TASK: For the word "lines", search the records and show each line in which it occurs.

INPUT:
*** Begin section ***
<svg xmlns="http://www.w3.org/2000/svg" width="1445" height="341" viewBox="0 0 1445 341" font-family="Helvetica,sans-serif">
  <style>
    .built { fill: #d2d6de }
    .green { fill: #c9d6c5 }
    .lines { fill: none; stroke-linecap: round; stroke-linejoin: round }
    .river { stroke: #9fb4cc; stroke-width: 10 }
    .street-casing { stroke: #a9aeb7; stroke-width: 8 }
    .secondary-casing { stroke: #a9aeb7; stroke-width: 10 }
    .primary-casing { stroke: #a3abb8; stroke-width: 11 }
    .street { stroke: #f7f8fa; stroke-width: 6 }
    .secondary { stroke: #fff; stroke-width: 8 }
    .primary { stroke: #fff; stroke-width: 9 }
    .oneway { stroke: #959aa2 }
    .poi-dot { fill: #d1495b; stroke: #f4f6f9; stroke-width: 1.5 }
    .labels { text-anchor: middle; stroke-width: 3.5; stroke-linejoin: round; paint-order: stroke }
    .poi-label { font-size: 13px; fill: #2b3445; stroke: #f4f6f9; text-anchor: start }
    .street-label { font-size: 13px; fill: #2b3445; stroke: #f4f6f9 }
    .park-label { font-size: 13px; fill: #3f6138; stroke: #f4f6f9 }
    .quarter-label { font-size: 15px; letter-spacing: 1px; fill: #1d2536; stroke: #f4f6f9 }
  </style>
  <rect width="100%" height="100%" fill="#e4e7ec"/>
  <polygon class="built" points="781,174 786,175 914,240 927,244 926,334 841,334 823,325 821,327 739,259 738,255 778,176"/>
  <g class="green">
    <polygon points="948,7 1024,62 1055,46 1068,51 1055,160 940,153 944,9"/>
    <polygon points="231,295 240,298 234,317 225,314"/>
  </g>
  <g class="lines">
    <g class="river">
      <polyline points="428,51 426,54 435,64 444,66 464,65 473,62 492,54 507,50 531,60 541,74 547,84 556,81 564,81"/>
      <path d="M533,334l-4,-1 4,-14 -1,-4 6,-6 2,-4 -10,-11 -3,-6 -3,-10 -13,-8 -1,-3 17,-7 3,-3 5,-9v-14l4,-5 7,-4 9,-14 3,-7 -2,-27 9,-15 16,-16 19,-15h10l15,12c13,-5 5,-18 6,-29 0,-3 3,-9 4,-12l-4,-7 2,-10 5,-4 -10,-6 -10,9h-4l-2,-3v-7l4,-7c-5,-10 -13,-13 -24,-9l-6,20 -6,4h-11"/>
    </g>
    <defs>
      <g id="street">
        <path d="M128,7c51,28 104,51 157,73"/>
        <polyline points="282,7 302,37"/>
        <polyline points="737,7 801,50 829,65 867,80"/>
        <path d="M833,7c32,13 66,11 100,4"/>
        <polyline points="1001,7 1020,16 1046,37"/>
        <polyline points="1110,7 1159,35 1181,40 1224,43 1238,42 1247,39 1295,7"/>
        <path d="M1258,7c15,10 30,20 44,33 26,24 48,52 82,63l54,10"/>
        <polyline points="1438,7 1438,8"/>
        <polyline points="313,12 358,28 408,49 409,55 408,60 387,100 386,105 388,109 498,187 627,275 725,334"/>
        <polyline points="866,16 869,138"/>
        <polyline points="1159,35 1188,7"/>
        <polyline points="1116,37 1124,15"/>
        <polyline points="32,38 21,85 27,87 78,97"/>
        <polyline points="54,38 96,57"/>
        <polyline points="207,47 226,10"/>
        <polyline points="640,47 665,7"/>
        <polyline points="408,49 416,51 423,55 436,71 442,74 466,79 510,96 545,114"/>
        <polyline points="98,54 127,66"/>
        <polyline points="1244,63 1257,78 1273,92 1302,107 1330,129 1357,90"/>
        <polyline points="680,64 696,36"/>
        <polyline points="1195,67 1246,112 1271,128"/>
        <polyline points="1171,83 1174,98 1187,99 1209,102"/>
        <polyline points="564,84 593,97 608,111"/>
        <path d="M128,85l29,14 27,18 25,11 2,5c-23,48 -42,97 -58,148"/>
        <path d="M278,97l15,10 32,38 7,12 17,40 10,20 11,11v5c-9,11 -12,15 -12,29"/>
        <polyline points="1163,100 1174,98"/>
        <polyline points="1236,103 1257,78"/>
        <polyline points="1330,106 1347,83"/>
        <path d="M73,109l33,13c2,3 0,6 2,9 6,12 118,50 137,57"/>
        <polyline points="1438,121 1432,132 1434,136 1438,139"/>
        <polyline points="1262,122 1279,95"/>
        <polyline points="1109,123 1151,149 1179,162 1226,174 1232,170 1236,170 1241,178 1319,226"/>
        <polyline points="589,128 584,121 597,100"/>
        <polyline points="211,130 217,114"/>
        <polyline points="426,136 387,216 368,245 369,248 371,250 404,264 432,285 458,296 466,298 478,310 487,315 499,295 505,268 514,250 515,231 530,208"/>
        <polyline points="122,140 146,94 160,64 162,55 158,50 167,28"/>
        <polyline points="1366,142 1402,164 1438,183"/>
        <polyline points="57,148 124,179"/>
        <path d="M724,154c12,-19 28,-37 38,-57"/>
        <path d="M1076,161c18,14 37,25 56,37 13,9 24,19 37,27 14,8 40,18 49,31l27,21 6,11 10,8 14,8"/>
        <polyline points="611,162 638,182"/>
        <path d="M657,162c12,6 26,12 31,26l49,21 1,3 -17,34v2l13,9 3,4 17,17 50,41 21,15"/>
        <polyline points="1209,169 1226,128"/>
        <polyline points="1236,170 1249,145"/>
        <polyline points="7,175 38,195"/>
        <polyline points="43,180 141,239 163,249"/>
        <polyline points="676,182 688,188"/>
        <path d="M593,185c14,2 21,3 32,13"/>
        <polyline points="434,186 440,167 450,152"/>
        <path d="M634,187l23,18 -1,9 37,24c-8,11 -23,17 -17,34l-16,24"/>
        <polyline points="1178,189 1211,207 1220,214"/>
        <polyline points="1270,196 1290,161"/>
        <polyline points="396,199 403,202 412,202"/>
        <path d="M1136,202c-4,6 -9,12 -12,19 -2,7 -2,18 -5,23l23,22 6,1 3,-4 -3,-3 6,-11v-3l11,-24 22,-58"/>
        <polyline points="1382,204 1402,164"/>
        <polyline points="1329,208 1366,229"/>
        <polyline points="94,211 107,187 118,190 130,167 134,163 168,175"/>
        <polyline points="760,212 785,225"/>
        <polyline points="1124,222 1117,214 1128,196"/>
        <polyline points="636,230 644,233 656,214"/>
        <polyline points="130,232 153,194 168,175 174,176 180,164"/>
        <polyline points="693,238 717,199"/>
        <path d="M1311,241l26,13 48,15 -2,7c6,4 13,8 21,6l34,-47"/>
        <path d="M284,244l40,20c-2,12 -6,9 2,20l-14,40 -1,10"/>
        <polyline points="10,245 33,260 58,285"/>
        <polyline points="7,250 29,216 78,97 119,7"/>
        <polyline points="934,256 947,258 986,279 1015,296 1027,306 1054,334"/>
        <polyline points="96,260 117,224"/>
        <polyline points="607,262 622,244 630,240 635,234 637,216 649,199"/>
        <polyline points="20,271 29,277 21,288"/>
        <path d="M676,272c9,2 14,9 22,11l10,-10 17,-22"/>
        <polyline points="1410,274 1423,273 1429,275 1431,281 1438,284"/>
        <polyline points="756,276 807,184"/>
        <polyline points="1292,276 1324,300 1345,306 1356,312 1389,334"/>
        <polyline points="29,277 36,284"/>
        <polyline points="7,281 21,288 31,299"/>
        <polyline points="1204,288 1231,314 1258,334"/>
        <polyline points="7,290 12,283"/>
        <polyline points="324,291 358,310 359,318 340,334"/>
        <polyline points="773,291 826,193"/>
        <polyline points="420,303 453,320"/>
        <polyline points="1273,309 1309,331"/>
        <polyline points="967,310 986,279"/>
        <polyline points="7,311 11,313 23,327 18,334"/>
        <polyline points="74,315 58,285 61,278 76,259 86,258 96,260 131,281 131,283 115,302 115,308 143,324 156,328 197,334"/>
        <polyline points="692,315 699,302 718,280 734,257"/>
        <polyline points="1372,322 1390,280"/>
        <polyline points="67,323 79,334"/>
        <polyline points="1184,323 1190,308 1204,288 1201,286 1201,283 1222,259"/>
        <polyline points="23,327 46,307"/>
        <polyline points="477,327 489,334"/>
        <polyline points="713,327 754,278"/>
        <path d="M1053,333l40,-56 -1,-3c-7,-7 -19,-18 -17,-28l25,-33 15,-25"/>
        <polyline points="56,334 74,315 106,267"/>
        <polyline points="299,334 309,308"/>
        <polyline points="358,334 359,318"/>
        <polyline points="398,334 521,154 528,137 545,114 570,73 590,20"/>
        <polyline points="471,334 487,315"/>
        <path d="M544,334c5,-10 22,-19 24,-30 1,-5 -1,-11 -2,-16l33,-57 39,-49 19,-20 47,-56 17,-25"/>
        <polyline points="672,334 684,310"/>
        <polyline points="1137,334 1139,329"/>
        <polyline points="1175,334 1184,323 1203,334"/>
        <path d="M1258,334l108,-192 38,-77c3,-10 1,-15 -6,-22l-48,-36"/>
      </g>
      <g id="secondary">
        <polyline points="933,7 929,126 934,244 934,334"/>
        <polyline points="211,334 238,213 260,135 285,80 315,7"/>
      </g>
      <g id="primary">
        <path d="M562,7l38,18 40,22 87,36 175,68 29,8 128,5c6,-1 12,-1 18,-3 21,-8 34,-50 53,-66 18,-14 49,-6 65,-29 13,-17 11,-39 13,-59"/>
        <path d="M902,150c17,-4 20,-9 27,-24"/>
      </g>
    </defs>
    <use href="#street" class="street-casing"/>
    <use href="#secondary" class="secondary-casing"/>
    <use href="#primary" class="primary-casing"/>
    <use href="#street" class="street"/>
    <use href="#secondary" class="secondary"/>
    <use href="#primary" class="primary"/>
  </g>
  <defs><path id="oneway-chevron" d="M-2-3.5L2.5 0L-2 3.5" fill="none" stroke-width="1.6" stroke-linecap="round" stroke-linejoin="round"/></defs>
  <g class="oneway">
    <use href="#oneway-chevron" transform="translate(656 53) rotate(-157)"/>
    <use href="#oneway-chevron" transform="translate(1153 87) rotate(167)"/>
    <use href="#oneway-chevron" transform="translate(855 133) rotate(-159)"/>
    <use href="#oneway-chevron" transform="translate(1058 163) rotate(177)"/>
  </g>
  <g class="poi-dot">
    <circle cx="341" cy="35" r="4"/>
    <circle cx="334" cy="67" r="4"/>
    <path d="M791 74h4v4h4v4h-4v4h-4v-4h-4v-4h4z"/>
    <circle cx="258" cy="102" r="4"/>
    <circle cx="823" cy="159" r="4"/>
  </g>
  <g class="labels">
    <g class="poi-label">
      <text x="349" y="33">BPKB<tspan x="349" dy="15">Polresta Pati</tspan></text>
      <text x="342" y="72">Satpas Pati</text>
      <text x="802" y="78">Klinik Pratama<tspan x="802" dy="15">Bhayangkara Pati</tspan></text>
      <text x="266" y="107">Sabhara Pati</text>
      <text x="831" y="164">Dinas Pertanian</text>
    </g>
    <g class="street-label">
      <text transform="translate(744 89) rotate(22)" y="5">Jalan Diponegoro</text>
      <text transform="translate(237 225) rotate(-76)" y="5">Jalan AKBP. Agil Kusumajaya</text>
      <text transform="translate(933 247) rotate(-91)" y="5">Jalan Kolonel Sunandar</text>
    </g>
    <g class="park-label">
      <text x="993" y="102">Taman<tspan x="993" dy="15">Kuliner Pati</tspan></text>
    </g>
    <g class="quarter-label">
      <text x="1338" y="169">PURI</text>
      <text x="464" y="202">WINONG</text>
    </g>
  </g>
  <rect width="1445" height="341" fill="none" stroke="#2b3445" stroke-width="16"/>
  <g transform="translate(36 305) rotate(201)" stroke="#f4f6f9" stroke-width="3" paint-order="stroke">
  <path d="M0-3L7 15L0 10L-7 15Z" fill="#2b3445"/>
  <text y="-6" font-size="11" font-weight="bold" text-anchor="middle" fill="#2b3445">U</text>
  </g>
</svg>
*** End section ***
ANSWER BOX:
    .lines { fill: none; stroke-linecap: round; stroke-linejoin: round }
  <g class="lines">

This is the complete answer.